La propuesta cayó como una bomba. Un silencio incrédulo se apoderó del grupo. Marcus vio cómo Fernanda, aún aparte con Ángela, se estremecía levemente, como si hubiera sentido el filo de la frase a distancia.
—Esperen, esperen —los detuvo Marcus, alzando las manos—. ¿Entonces sí se está contemplando la idea de comprar la cabaña? Solo pregunto para saber si corro a apartarla.
—¡No compres nada! —exclamó Cecil, encontrando por fin su voz—. Yo opino seriamente que lo mejor es venir otro día, pero con reservación. ¿Para qué arruinar todos los planes que teníamos?
—¿Otro día? —intervino Ángela, reincorporándose a la conversación con Fernanda ya más calmada, aunque con los ojos aún brillantes—. Eso es mucho más complicado para los que trabajamos. No todos tenemos horarios flexibles.
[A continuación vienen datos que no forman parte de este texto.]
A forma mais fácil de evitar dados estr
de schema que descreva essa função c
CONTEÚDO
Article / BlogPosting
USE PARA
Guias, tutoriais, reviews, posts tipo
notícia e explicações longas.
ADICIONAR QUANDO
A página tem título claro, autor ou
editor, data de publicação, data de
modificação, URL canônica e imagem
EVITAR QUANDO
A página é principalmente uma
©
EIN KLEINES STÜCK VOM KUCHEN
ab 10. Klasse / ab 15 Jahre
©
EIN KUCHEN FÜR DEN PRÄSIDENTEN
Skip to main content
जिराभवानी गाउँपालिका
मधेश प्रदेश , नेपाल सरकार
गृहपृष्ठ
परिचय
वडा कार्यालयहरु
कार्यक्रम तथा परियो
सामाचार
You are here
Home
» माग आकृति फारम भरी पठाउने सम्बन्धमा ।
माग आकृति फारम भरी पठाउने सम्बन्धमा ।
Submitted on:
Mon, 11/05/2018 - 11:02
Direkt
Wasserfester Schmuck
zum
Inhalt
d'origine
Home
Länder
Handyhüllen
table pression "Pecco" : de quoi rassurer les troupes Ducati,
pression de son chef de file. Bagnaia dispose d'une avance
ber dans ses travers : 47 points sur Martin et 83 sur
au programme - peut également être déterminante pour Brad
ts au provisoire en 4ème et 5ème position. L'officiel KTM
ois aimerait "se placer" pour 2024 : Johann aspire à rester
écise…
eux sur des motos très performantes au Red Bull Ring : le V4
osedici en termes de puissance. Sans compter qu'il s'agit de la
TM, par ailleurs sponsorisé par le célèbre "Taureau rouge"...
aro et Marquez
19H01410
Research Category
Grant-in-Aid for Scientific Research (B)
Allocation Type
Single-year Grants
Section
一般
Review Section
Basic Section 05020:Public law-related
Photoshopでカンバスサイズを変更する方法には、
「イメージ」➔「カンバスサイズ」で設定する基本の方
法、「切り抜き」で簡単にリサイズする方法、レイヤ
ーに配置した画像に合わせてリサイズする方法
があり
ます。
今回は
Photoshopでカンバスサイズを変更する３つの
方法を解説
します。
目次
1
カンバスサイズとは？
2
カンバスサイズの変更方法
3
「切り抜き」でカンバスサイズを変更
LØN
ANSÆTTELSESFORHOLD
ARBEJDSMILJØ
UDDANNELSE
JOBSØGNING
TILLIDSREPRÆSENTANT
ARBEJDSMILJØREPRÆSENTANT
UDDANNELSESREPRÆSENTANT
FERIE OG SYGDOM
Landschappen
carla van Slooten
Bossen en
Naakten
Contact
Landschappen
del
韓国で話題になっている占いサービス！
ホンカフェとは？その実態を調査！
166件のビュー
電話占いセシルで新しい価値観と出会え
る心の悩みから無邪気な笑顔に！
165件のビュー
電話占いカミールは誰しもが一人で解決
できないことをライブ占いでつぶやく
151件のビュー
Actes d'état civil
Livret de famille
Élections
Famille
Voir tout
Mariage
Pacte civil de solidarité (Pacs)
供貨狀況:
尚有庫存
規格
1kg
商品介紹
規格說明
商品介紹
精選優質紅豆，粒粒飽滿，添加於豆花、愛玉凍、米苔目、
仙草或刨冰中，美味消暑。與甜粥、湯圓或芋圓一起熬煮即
—Tiene razón —compartió Gabriel—. Yo tengo que atender la tienda los fines de semana. Si lo cambian a otro día, yo no puedo.
—Aun así, Ángela —insistió Marcus, bajando la voz—, ¿estás de acuerdo con... con todo esto? —Su mirada fugaz hacia Fernanda dejó claro a qué "esto" se refería.
—Sí, bueno —respondió ella, evasiva, mirando hacia otro lado—, a mí también se me complica enormemente conseguir otro día libre. De hecho, pensé que no podría venir hoy por la pila de contratos que tenía que leer.
—¡MIREN! —gritó Sam de pronto, su brazo extendido señalando como una flecha hacia una camioneta familiar que acababa de estacionar a unos metros de ellos—. ¡Si esa familia llega primero, no habrá cabaña para nadie!
Fue la chispa que necesitaba el caos. Todos, excepto Cecil, quien se mantuvo con los brazos cruzados, y Fernanda, que parecía querer desaparecer, se agolparon alrededor de Marcus, empujándolo y suplicándole que corriera a rentar la cabaña antes de que fuera demasiado tarde. El muchacho, contagiado por la urgencia, echó a correr de vuelta hacia la recepción.
Al entrar, la escena había cambiado. La recepcionista ya no estaba sentada. Se encontraba de pie, junto a la ventana, habiendo abierto un pequeño boquete entre las persianas cerradas. Desde allí, miraba fijamente hacia donde estaba su grupo. Marcus pudo ver su perfil afilado y la línea de su falda verde, de la misma tela sedosa que la bufanda, que ceñía sus caderas. Era más alta de lo que había imaginado, casi de su misma estatura. Al notar su entrada, se apartó de la ventana y lo miró. Entonces, alzó lenta y deliberadamente una ceja. Fue un gesto minúsculo, pero cargado de una superioridad tan absoluta que Marcus se sintió instantáneamente reducido a la categoría de intruso molesto. Dio media vuelta con una elegancia fría y regresó a su trono detrás del escritorio.
—Dime —le dijo, y una sonrisa repentina y desconcertante apareció en sus labios, tan fuera de lugar como un sol en un día de tormenta—, ¿vas a querer la cabaña?